15 During the course of his decision, the learned magistrate rejected a submission made on behalf of the respondent that penalty should be fixed "at the bottom of the range". Mr Gordon stated that he would "concede it is not one of the more serious breaches, but we don't think it is in the very low range either your Honour". Mr Skinner of counsel, who appeared for the appellant on the appeal before us, said that his client would be bound by this assessment.
16 Whilst Mr Gordon informed his Honour that the maximum penalty was $550,000 and that the jurisdictional limit which could be imposed by a local court was $55,000, he was not informed of the line of authority typified by a decision of the Full Bench of this Court in U-RECT-IT Pty Ltd v WorkCover Authority of New South Wales (Inspector de Silva) [2004] NSWIRComm 266, which was delivered after the hearing before the magistrate in these proceedings. However, that judgment reflects a well-known line of authority such as may be found in the judgment of the New South Wales Court of Criminal Appeal in R v Doan (2000) 50 NSWLR 115. These authorities establish that, for the purpose of these proceedings, the objective seriousness of the offence and the deterrent factors would result in an appropriate penalty being fixed by reference to a maximum penalty of $550,000. The jurisdictional limit only operates in relation to the penalty finally assessed on this basis. In this case, and assuming, as the prosecutor submitted, that the learned magistrate had applied the maximum permissible discount, being 25 per cent for an early plea of guilty and 10 percent for all other factors, this would result in the objective seriousness of the offence and deterrent factors reflecting penalty for these factors of approximately $5,400. We are unable to comprehend how such a penalty could be characterised as anything other than manifestly inadequate in the circumstances of this case.

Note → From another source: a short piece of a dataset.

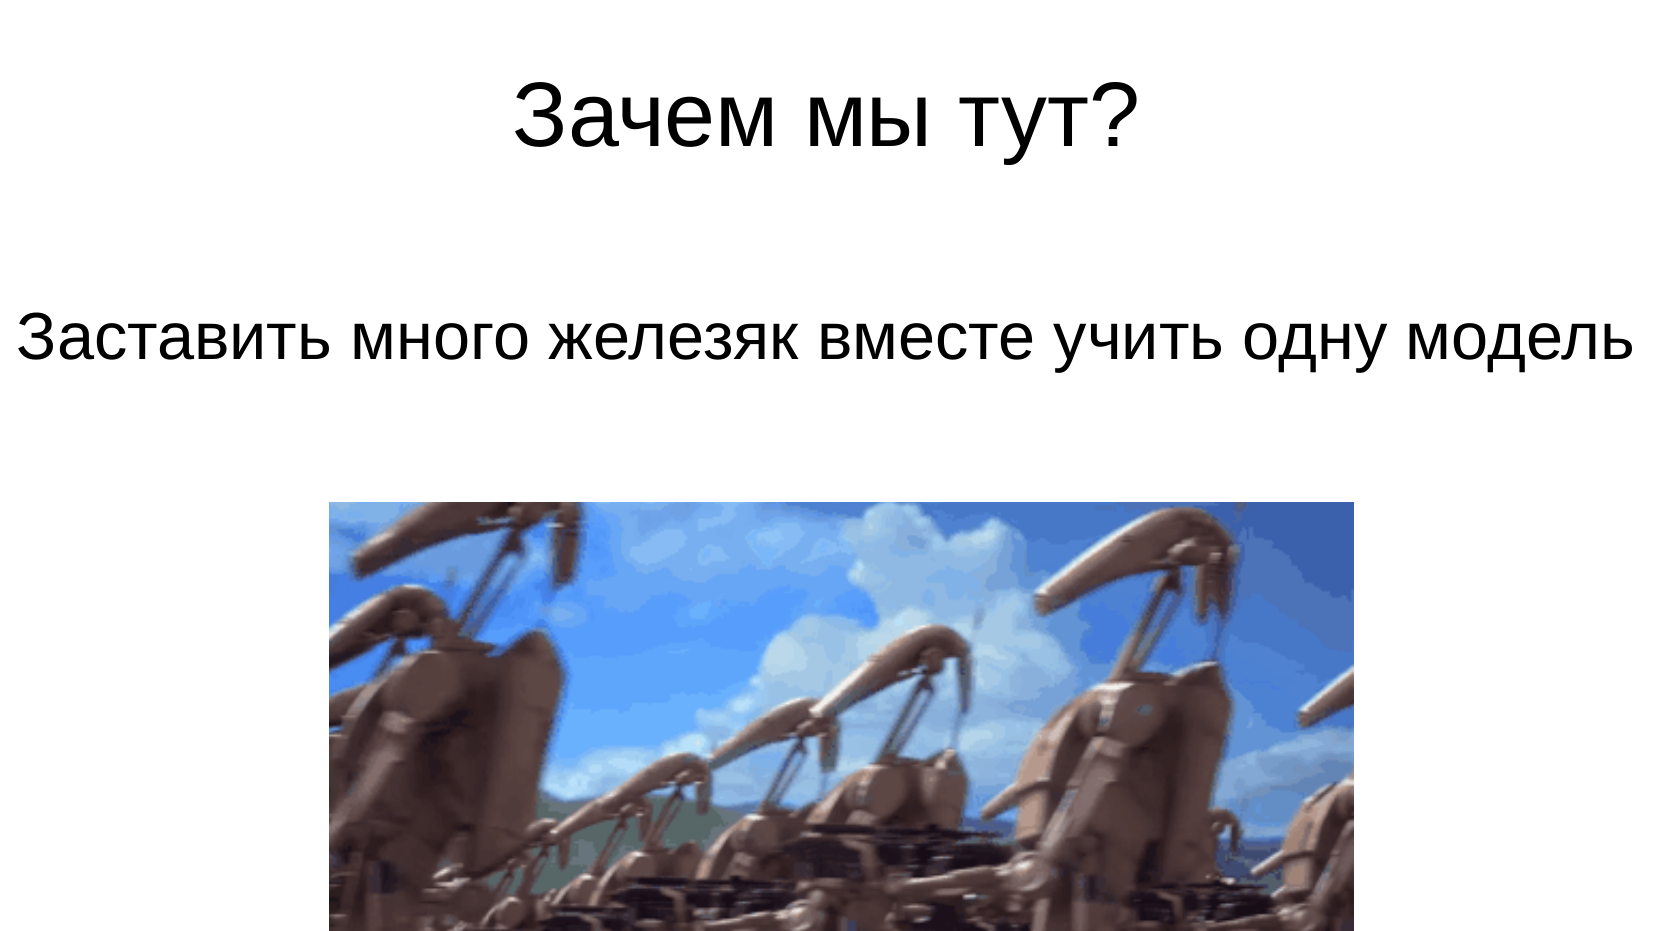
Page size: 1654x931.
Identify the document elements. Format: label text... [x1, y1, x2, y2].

17 We should add that the learned magistrate made no reference to any deterrent factor other than in dealing with a submission made on behalf of the respondent that the provisions of s 10 of the Fines Act should be applied in favour of the respondent.
18 In summary, we are of the opinion that the reasons for decision of the learned magistrate do not reveal, either explicitly or by implication, that his Honour applied the relevant sentencing principles. This is an error of law. Further, the penalty was manifestly inadequate.